**Data for this exercise:**
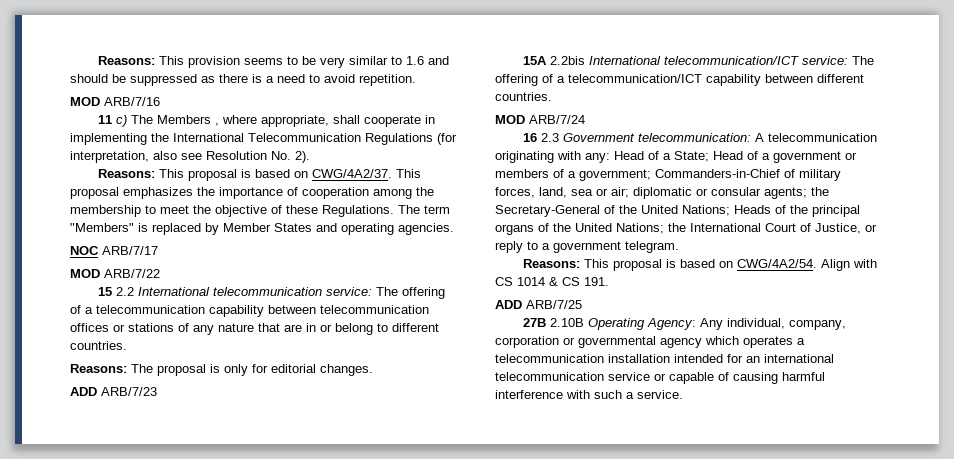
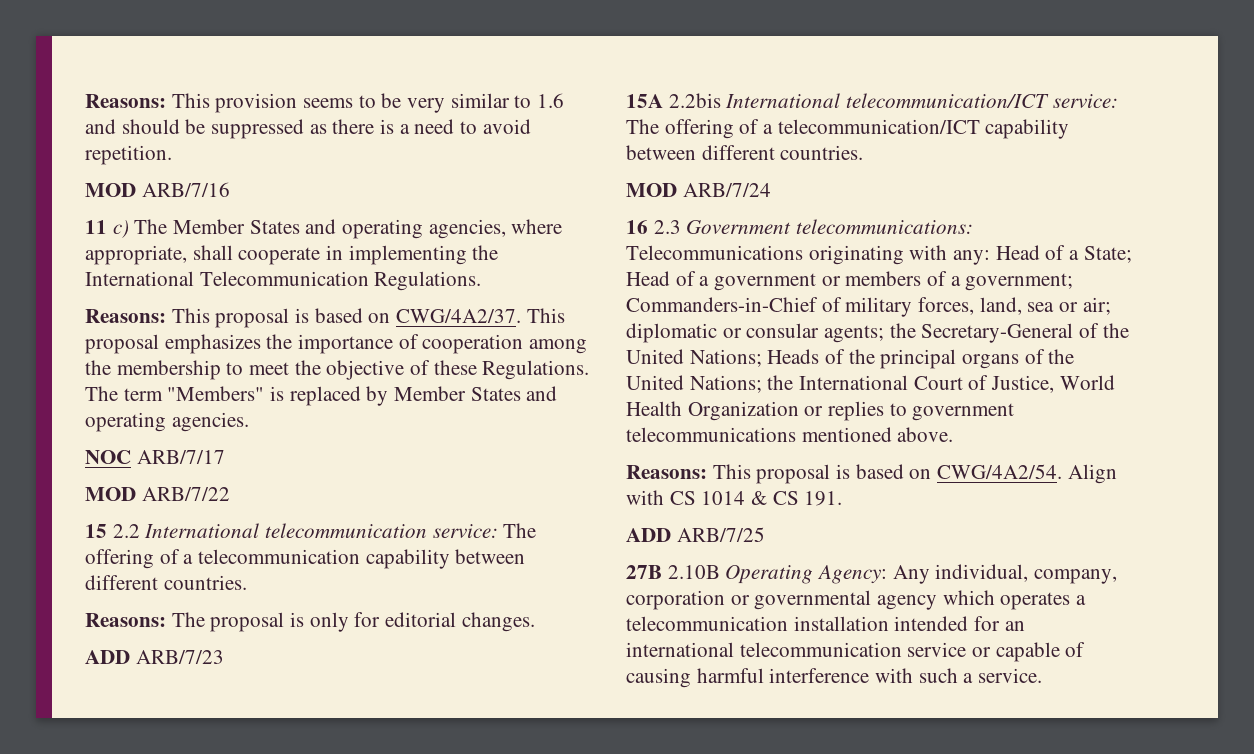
[156,115,219,126] Members , -> [173,219,506,239] Member States and operating agencies,
[365,133,457,145] [70,151,310,163] Regulations (for interpretation, also see Resolution No. 2). -> [374,271,482,291] Regulations.
[320,305,429,314] [70,323,388,335] telecommunication offices or stations of any nature that are in or belong to -> (526, 556) none
[637,133,877,142] telecommunication: A telecommunication -> [796,219,974,234] [626,245,803,260] telecommunications: Telecommunications
[865,224,877,232] [495,241,679,253] or reply to a government telegram. -> [1059,375,1115,390] [626,401,1015,421] [626,427,954,442] World Health Organization or replies to government telecommunications mentioned above.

**Your task:** Search the material above for the string "telecommunications". Show every line that holds it.

**Solution to this exercise:**
[637,133,877,142] telecommunication: A telecommunication -> [796,219,974,234] [626,245,803,260] telecommunications: Telecommunications
[865,224,877,232] [495,241,679,253] or reply to a government telegram. -> [1059,375,1115,390] [626,401,1015,421] [626,427,954,442] World Health Organization or replies to government telecommunications mentioned above.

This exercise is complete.